*Page text*.
>>>
[libvirt-users] Zombie processes being created when console buffer is full

We have been researching stuck zombie processes in our libvirt lxc containers. What we found was: 1) Each zombie’s parent was pid 1. init which symlinks to systemd. 2) In some cases, the zombies were launched by systemd, in others the zombie was inherited. 3) While the child is in the zombie state, the parent process (systemd) /proc/1/status shows no pending signals. 4) Attaching gdb to systemd, there was 1 thread and it was waiting in write() and the file being written was /dev/console. This write() to the console never returns. We operated under the assumption that systemd's SIGCHLD handler sets a bit and a foreground thread (the only thread) would see that child processes needed reaping. While the single thread is stuck in write(), the reaping never takes place. So why is write() blocking? The answer seems to be that there is nothing draining the console and eventually it blocks write() when its buffers become full. When we attached to the container's console, the buffer is cleared allowing systemd’s write() to return. The zombies are then reaped and everything goes back to normal. Our “solution” was more of a workaround. systemd was altered to log errors/warnings/etc to /dev/null instead of /dev/console. This prevented the problem, only in that the console buffer was unlikely to get filled up since systemd generally is the only then that writes to it. This is definitely a hack though. This may be a bug in the libvirt container library (you can't expect something to periodically connect to a container's console to empty it out). We suspect there may also be a configuration issue in our containers with regards to the console. Has anyone else observed this problem? Peter _______________________________________________ libvirt-users mailing list libvirt-users@redhat.com https://www.redhat.com/mailman/listinfo/libvirt-users

On 01/29/2016 05:08 AM, Peter Steele wrote:
We have been researching stuck zombie processes in our libvirt lxc containers. What we found was:
1) Each zombie’s parent was pid 1. init which symlinks to systemd. 2) In some cases, the zombies were launched by systemd, in others the zombie was inherited. 3) While the child is in the zombie state, the parent process (systemd) /proc/1/status shows no pending signals. 4) Attaching gdb to systemd, there was 1 thread and it was waiting in write() and the file being written was /dev/console.
This write() to the console never returns. We operated under the assumption that systemd's SIGCHLD handler sets a bit and a foreground thread (the only thread) would see that child processes needed reaping. While the single thread is stuck in write(), the reaping never takes place.
So why is write() blocking? The answer seems to be that there is nothing draining the console and eventually it blocks write() when its buffers become full. When we attached to the container's console, the buffer is cleared allowing systemd’s write() to return. The zombies are then reaped and everything goes back to normal.
Our “solution” was more of a workaround. systemd was altered to log errors/warnings/etc to /dev/null instead of /dev/console. This prevented the problem, only in that the console buffer was unlikely to get filled up since systemd generally is the only then that writes to it. This is definitely a hack though.
<<<
Carry on the mailing-list thread about zombie processes in libvirt containers, picking up right after its final sentence. The entries stand apart from the mailing-list thread and are unrelated to it.

*Data shown*.
>>>
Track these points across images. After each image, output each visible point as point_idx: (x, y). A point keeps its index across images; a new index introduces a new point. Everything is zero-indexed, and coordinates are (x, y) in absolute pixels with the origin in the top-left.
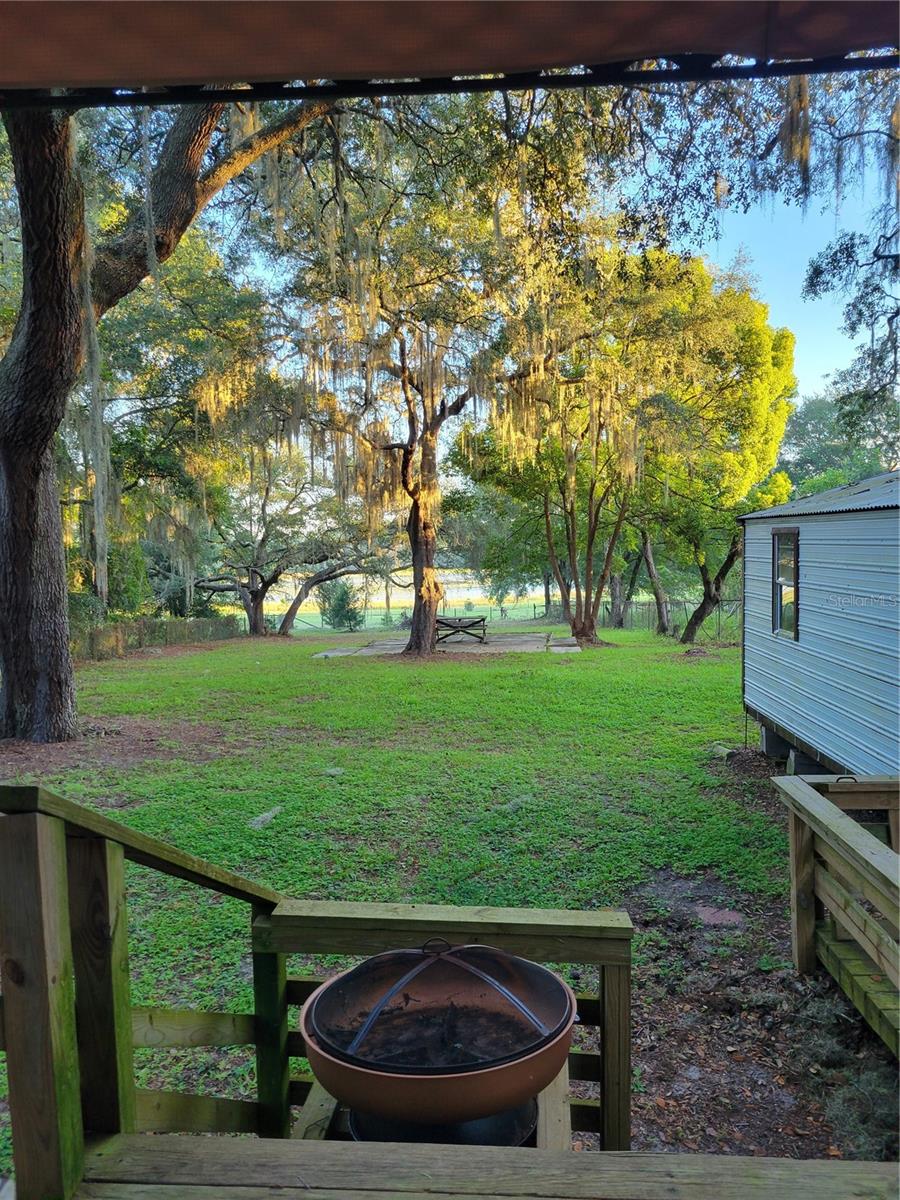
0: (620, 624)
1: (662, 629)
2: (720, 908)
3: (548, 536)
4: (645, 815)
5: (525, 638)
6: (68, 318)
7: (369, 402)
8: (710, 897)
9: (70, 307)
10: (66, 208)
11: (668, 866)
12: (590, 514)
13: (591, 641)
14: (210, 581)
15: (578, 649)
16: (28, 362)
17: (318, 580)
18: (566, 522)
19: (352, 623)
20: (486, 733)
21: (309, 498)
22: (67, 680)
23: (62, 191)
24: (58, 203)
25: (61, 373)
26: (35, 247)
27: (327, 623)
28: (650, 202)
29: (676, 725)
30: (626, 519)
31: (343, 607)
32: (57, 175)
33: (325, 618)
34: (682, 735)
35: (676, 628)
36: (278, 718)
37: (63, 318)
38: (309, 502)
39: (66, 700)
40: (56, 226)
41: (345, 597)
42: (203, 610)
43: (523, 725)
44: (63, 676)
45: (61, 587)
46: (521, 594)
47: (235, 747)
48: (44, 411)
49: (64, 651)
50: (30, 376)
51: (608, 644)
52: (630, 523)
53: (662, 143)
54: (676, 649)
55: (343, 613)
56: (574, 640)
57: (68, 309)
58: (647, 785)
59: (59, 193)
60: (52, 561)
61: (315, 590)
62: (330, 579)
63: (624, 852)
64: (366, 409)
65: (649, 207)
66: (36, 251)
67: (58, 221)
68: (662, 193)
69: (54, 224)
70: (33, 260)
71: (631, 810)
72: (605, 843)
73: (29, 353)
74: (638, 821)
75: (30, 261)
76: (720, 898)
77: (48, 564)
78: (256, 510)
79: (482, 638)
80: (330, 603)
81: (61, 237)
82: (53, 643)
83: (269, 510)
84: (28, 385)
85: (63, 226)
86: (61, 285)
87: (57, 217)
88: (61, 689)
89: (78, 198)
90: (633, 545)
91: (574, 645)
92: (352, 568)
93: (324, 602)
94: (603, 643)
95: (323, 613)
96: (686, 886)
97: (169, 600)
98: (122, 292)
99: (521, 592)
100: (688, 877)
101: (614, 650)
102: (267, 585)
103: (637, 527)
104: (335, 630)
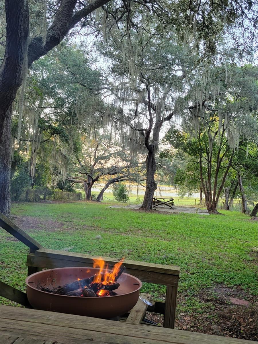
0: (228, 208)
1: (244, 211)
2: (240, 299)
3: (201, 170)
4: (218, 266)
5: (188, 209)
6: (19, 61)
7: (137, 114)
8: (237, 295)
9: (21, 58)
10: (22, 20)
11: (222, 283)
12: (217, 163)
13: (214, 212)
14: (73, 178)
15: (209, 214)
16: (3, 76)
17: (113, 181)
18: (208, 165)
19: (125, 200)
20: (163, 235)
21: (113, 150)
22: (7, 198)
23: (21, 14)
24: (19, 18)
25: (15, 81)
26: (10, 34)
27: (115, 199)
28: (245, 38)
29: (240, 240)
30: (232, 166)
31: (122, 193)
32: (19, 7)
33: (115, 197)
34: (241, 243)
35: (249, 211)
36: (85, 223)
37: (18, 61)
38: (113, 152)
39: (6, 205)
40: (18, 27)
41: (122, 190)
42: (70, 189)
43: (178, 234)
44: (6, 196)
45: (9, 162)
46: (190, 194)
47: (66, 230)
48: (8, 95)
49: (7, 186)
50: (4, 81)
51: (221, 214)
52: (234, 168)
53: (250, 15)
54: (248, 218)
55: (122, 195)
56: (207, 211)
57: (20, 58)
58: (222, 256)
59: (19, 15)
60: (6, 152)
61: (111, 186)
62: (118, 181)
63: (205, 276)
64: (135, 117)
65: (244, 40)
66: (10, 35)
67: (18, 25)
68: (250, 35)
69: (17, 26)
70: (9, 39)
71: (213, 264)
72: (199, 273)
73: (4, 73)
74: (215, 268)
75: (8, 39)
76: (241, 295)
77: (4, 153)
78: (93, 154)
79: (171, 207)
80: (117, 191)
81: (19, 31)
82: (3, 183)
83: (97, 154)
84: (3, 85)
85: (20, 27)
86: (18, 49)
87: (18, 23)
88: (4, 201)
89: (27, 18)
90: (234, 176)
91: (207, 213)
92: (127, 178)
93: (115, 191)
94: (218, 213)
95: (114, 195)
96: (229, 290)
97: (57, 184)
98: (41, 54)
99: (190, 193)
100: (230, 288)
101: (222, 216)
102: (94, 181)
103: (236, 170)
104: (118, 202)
<<<
>>>
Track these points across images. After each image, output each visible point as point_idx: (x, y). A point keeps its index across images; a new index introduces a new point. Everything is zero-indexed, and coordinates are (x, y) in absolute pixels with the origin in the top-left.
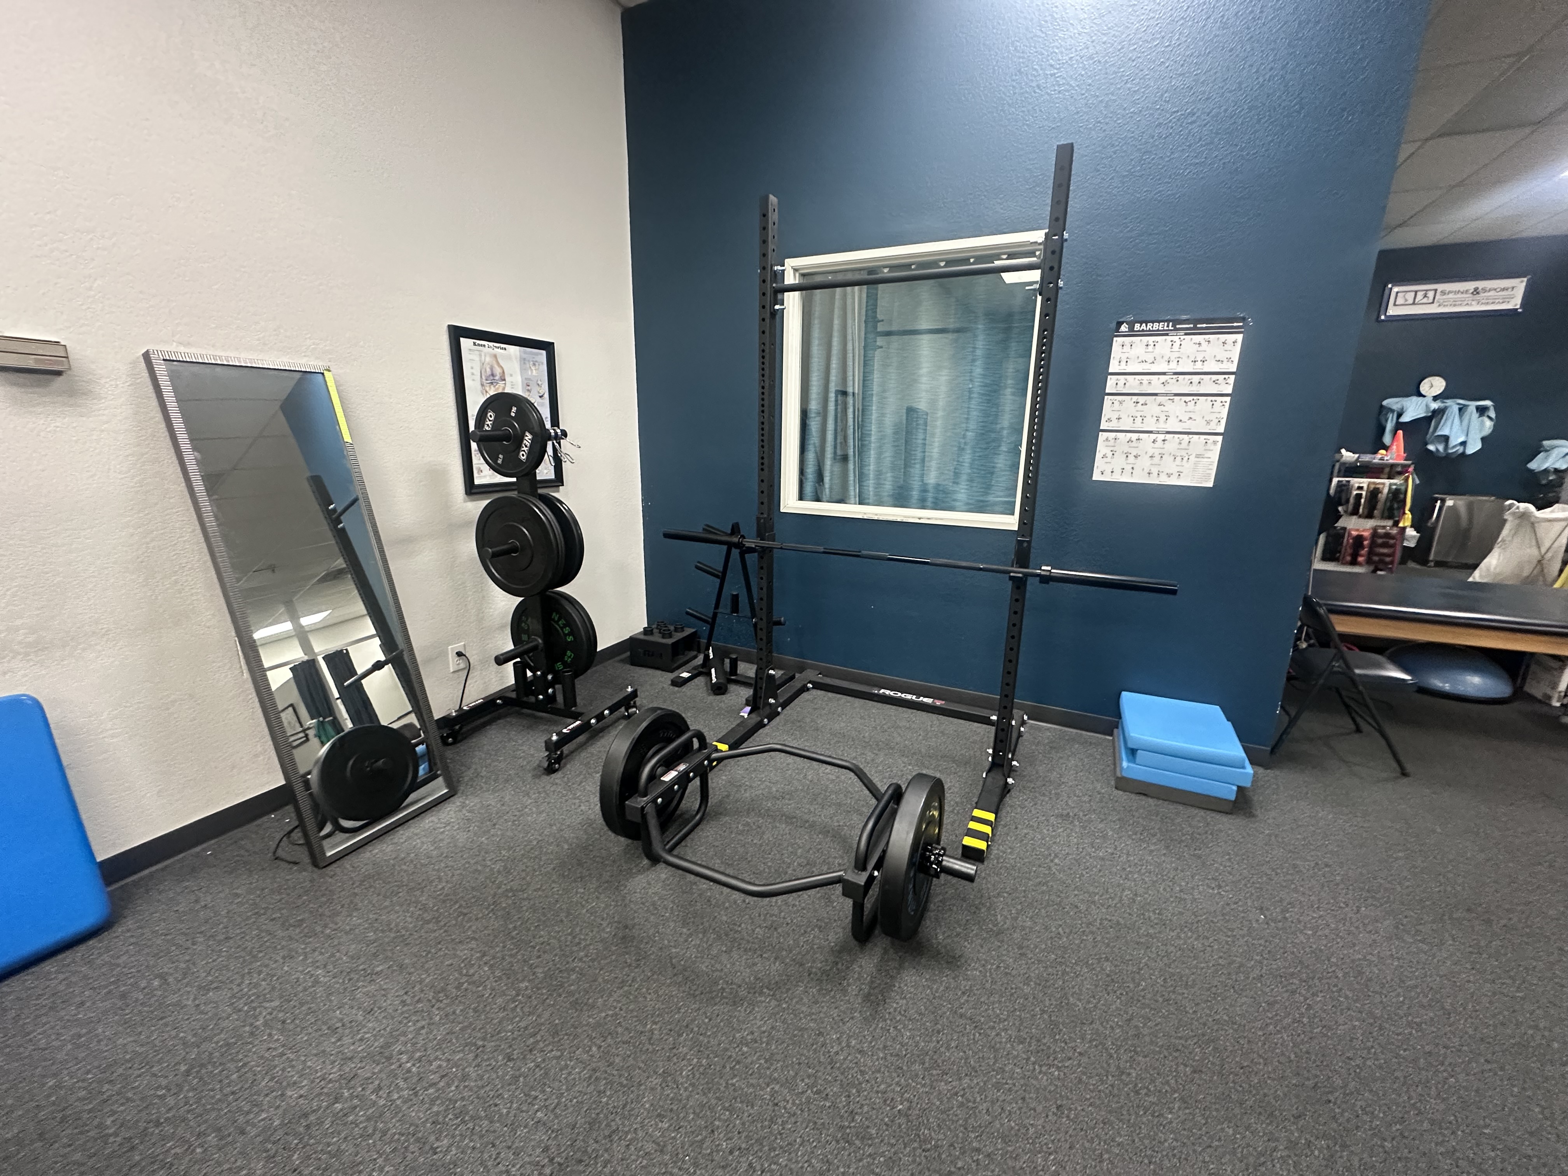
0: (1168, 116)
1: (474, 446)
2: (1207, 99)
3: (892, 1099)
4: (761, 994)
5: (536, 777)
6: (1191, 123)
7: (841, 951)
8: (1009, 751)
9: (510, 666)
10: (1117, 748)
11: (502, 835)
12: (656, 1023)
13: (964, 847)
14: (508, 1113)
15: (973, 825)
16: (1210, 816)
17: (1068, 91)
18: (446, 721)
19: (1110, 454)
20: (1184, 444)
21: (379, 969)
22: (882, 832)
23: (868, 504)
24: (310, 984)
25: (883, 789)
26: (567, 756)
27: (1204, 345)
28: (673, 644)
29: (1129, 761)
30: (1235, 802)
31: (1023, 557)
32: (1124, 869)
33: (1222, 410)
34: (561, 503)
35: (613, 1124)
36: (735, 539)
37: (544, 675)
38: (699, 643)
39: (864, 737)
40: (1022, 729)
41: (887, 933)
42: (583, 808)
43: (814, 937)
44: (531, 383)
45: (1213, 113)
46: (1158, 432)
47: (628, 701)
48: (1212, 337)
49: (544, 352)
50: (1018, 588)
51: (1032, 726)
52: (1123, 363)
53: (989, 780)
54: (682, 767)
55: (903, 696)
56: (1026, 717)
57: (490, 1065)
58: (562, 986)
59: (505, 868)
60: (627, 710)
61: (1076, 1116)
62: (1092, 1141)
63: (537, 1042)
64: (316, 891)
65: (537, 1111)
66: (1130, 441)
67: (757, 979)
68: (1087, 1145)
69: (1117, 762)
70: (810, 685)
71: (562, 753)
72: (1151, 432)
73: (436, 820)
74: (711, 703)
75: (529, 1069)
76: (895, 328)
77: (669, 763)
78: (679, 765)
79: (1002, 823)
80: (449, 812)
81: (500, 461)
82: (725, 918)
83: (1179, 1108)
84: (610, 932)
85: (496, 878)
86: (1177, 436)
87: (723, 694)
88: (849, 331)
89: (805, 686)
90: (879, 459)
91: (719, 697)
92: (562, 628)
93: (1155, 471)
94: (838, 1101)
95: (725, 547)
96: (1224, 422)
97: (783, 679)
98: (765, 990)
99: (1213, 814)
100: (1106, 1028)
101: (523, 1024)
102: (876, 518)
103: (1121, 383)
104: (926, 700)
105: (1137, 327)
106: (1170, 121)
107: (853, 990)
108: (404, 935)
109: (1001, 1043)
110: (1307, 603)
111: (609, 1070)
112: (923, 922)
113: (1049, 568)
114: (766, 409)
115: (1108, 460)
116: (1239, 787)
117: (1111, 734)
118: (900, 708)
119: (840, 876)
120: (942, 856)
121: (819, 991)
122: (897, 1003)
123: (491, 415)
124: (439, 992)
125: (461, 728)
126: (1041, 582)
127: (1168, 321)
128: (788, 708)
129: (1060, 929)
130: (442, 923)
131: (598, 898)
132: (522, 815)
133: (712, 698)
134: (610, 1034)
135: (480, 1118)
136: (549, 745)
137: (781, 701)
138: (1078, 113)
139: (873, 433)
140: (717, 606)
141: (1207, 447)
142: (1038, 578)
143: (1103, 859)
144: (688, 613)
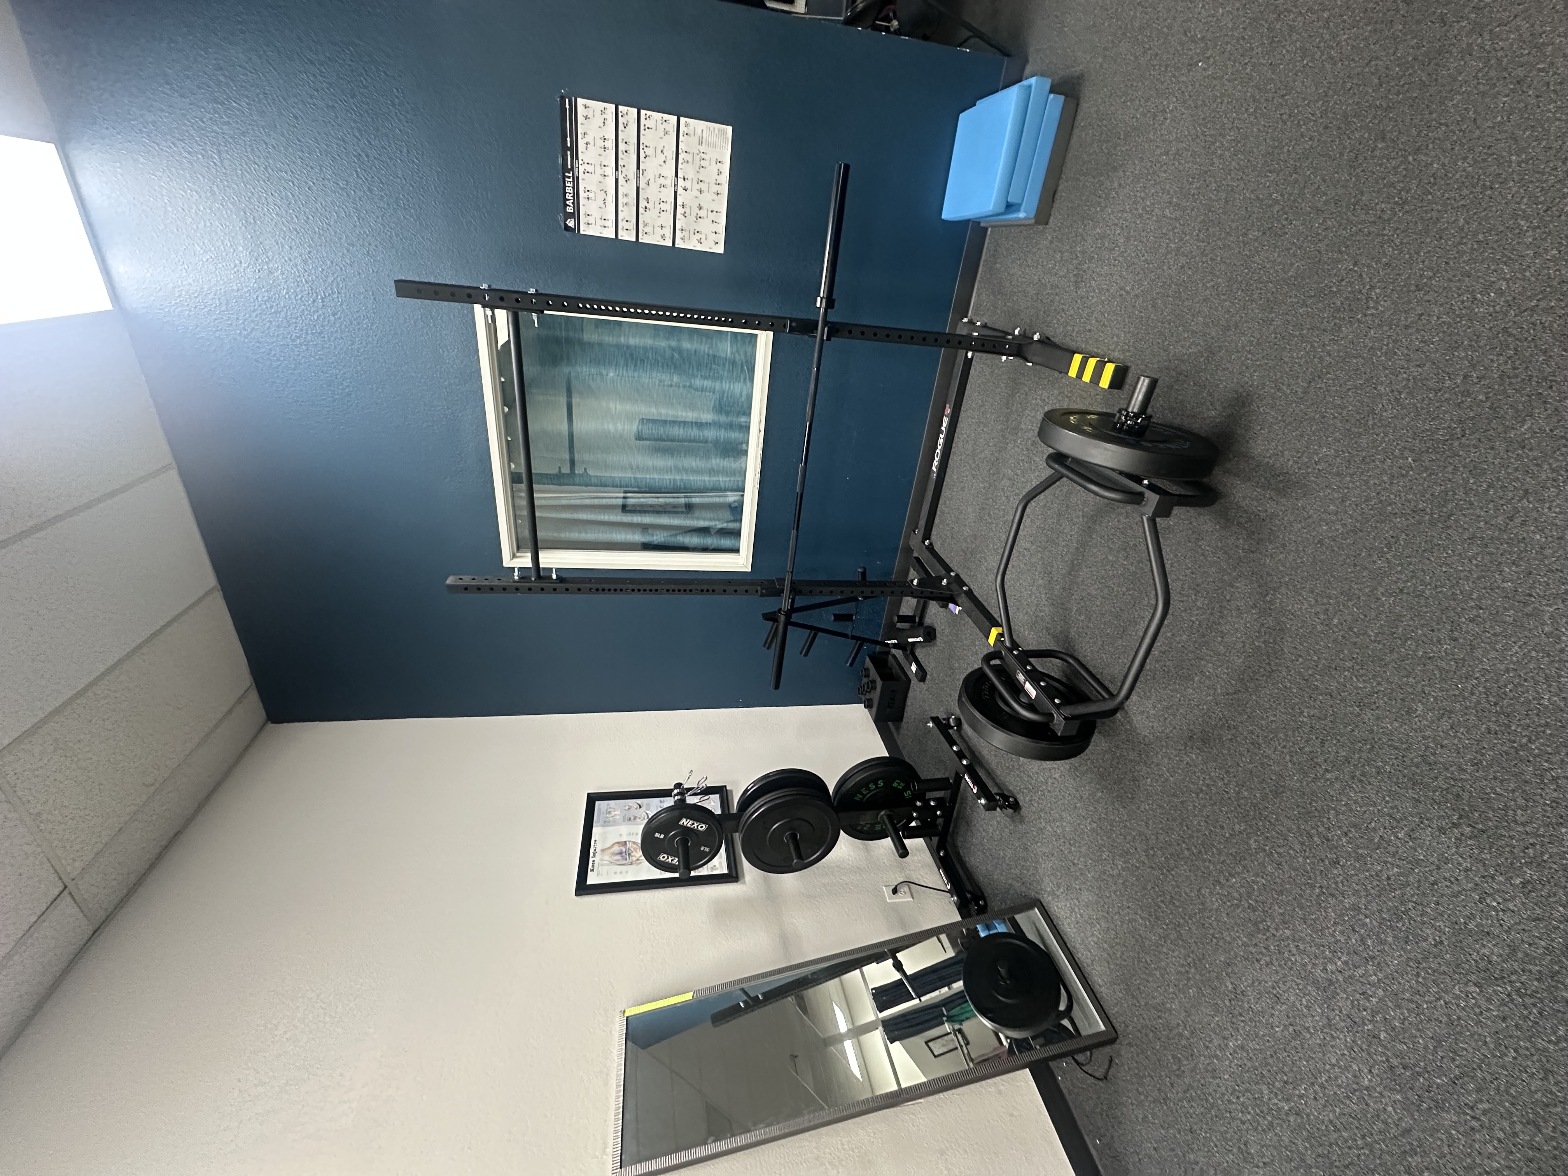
<<<
*Response to the exercise*.
This may be a bug in the libvirt container library (you can't expect something to periodically connect to a container's console to empty it out). We suspect there may also be a configuration issue in our containers with regards to the console.
Has anyone else observed this problem?
As I mentioned here, I think this may have to do with incorrect container configuration with regards to the console. Much of the process though is automated by libvirt itself so I'm not sure what I might be missing. When a container is created, the xml config has this entry defined: <console type='pty'> <target type='lxc' port='0'/> </console> After starting the container, the console config in the xml changes, e.g.: <console type='pty' tty='/dev/pts/2'> <source path='/dev/pts/2'/> <target type='lxc' port='0'/> <alias name='console0'/> </console> In addition to these changes, a new entry is created under /dev/pts: # ll /dev/pts crw--w---- 1 root tty 136, 0 Jan 29 08:27 0 crw--w---- 1 root tty 136, 1 Jan 29 08:26 1 crw--w---- 1 root tty 136, 2 Jan 29 09:19 2 <--- crw--w---- 1 root tty 136, 6 Jan 29 09:22 6 c--------- 1 root root 5, 2 Jan 29 07:52 ptmx The libvirt_lxc process that is spawned a link is created for /dev/console: # ll /dev/conole lrwxrwxrwx 1 root root 10 Jan 29 09:53 console -> /dev/pts/0 and /dev/pts/0 is also created: # ll /dev/pts/0 crw--w---- 1 root tty 136, 0 Jan 29 10:05 /dev/pts/0 I'm surprised that the major/minor number for this isn't the same as /dev/pts/2 in the host. I'm also surprised that no agetty process is launched for the container. I'd expect to see something like this running in the container: # ps aux|grep agetty root 25577 0.0 0.0 6424 792 pts/2 Ss+ 10:13 0:00 /sbin/agetty --noclear --keep-baud console 115200 38400 9600 I guess libvirt does some magic I'm not aware of to handle the consoles for the containers. The question is why are we hitting this issue with zombie processes that are caused by the console buffer filling up? Peter

On Fri, Jan 29, 2016 at 10:25:08AM -0800, Peter Steele wrote:
On 01/29/2016 05:08 AM, Peter Steele wrote:
We have been researching stuck zombie processes in our libvirt lxc containers. What we found was:
1) Each zombie’s parent was pid 1. init which symlinks to systemd. 2) In some cases, the zombies were launched by systemd, in others the zombie was inherited. 3) While the child is in the zombie state, the parent process (systemd) /proc/1/status shows no pending signals. 4) Attaching gdb to systemd, there was 1 thread and it was waiting in write() and the file being written was /dev/console.
This write() to the console never returns. We operated under the assumption that systemd's SIGCHLD handler sets a bit and a foreground thread (the only thread) would see that child processes needed reaping. While the single thread is stuck in write(), the reaping never takes place.
So why is write() blocking? The answer seems to be that there is nothing draining the console and eventually it blocks write() when its buffers become full. When we attached to the container's console, the buffer is cleared allowing systemd’s write() to return. The zombies are then reaped and everything goes back to normal.
Our “solution” was more of a workaround. systemd was altered to log errors/warnings/etc to /dev/null instead of /dev/console. This prevented the problem, only in that the console buffer was unlikely to get filled up since systemd generally is the only then that writes to it. This is definitely a hack though.
This may be a bug in the libvirt container library (you can't expect something to periodically connect to a container's console to empty it out). We suspect there may also be a configuration issue in our containers with regards to the console.
Has anyone else observed this problem?
Unfortunately I did not. How would I go about reproducing it?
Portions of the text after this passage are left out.